Materials and Methods: All CEM exams performed at a single academic institution between December 2014 and December 2020 were retrospectively reviewed for cases of biopsy-proven cancer. A single cancer was analyzed per CEM exam. Cases were excluded if the cancer had been recently sampled (within 1 year of CEM), were within 2 cm of a recent biopsy site, or within the same quadrant as recent surgery. CEM exams were reviewed by three radiologists for new CEM BI-RADS criteria. Inter-reader variability for these criteria was evaluated using Cohen’s kappa and percentage agreement.

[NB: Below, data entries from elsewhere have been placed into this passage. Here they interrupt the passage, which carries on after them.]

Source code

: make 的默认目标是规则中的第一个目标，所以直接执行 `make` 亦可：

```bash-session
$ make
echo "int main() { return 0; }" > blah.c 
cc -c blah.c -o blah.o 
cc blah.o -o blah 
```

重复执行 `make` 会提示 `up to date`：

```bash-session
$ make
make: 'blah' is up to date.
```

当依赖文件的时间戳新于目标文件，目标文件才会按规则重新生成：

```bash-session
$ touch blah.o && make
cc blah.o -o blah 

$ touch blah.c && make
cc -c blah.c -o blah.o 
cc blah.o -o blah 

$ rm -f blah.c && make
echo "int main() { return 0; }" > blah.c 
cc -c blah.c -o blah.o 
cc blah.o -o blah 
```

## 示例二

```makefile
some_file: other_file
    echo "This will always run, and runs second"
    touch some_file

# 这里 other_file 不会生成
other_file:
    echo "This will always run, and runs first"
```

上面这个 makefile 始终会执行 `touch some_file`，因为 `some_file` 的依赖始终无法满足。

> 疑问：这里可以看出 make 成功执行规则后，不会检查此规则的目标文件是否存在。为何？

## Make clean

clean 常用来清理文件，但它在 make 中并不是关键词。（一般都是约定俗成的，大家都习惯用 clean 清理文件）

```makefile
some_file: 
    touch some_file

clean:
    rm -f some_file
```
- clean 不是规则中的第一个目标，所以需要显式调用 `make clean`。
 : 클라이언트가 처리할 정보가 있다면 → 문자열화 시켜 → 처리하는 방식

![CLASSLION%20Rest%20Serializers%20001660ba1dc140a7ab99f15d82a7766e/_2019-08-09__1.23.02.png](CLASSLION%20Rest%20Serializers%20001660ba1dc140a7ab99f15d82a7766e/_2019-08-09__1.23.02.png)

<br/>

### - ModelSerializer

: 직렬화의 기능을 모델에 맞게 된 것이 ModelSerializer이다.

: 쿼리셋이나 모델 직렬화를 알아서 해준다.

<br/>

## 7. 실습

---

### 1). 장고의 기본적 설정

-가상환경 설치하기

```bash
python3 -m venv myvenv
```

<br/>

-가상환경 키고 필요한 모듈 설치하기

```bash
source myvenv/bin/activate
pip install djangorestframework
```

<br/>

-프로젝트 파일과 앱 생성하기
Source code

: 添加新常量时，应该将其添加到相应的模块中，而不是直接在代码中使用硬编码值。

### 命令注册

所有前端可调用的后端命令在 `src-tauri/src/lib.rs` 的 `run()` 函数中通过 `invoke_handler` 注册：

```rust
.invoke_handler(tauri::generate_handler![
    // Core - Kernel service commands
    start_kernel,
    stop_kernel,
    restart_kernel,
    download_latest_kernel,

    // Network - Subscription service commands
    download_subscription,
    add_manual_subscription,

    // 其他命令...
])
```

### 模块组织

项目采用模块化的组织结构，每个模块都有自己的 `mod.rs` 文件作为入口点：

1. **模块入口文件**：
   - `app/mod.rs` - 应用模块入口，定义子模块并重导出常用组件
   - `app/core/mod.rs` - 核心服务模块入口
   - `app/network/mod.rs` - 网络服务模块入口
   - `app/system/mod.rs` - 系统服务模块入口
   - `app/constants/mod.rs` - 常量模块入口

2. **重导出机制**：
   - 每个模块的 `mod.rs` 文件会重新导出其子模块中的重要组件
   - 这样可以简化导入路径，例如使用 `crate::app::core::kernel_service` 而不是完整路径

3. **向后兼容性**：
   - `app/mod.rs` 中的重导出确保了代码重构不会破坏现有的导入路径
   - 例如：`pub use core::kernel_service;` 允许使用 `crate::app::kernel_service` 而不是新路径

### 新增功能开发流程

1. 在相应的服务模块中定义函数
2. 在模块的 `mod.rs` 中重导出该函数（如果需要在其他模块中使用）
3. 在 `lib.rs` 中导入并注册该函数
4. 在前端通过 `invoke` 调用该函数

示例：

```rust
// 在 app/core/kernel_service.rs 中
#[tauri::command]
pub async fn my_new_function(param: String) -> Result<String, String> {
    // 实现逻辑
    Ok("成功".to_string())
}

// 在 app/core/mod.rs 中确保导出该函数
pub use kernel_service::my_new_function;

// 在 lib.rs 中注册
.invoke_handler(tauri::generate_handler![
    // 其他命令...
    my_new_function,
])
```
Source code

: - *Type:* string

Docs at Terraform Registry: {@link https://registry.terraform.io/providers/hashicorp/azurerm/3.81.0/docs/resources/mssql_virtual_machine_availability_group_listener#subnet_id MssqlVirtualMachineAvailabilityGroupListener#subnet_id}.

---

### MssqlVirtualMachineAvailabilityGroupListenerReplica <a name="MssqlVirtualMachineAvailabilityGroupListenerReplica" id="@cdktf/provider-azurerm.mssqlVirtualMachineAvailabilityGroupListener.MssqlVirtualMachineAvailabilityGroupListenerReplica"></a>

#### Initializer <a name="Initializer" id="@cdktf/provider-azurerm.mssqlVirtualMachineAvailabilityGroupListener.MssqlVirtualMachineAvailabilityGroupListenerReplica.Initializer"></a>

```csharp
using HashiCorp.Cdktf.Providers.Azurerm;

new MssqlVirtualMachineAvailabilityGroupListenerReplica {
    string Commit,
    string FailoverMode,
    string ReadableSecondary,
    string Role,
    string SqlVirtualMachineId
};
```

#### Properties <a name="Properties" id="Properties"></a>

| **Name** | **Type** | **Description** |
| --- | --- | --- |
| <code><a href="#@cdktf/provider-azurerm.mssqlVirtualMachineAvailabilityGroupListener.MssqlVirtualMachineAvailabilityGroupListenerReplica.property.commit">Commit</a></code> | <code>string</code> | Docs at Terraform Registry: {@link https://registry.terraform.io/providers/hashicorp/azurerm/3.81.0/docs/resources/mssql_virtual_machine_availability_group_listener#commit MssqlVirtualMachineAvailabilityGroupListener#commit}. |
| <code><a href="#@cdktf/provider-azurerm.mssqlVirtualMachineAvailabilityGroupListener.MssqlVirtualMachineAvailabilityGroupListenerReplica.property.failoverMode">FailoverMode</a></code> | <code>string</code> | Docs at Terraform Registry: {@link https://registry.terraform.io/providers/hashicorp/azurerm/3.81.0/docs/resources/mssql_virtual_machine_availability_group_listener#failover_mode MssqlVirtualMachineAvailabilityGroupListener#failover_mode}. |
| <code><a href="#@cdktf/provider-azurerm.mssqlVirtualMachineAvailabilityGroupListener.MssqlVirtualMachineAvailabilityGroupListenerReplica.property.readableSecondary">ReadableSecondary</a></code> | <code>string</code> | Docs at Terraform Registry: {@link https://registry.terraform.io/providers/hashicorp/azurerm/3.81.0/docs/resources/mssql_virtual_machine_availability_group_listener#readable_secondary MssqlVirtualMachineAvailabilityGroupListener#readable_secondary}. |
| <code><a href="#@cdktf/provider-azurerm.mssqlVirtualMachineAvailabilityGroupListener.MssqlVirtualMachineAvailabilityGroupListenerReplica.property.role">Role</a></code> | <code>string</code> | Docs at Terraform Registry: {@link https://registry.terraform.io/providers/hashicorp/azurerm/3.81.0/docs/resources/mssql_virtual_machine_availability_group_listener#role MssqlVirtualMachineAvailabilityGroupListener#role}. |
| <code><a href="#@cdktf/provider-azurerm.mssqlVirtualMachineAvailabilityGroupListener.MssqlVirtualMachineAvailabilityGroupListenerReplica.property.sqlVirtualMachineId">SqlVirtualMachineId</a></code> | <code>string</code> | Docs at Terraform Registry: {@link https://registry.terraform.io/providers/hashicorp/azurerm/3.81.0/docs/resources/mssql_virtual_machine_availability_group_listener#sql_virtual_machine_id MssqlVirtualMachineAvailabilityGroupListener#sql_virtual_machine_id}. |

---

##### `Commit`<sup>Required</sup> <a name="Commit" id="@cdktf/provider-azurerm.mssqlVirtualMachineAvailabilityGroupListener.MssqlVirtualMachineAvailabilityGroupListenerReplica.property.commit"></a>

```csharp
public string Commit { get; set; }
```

Results: 112 CEM exams were included in 112 patients (average age 58.1 years ± 9.3). There was moderate inter-reader agreement for background parenchymal enhancement (BPE; k=0.44) and tissue density (k=0.60), substantial agreement for visibility on low-energy imaging (k=0.69), and near perfect agreement for visibility on recombined imaging (k=0.81).
There was substantial agreement (k=0.70) of low-energy finding type (mass, asymmetry, distortion, calcifications) and for recombined finding type (k=0.76; mass, non-mass enhancement [NME], enhancing asymmetry). Moderate agreement was also noted for more granular descriptors including extent of enhancement relative to low-energy finding (k=0.51), mass internal enhancement pattern (IEP; k=0.46), and NME distribution pattern (k=0.49).
All other granular-level descriptors showed at most fair agreement including conspicuity of findings relative to BPE (k=0.31), mass shape (k=0.27), and mass margin (k=0.39). There was less than chance agreement for NME IEP (k=-0.08). A majority of overlap in description was between heterogenous and clumped enhancement.
There were too few cases of enhancing asymmetry to determine agreement of the internal enhancement pattern.
Conclusion: Initial results suggest moderate-to-substantial agreement for macro-level descriptors including BPE, tissue density, low-energy finding type, and recombined-imaging finding type. More granular level descriptors of shape, margins, and IEP showed only fair agreement, with the worst agreement shown for NME IEP. Additional assessment and training of new CEM BI-RADS lexicon is worthwhile to determine value of granular descriptors for classifying lesions seen on recombined imaging.
Clinical Relevance Statement: Understanding inter-reader variability as it relates to the new CEM BI-RADS lexicon helps identify terminology that may either require additional training or may have limited value in clinical practice.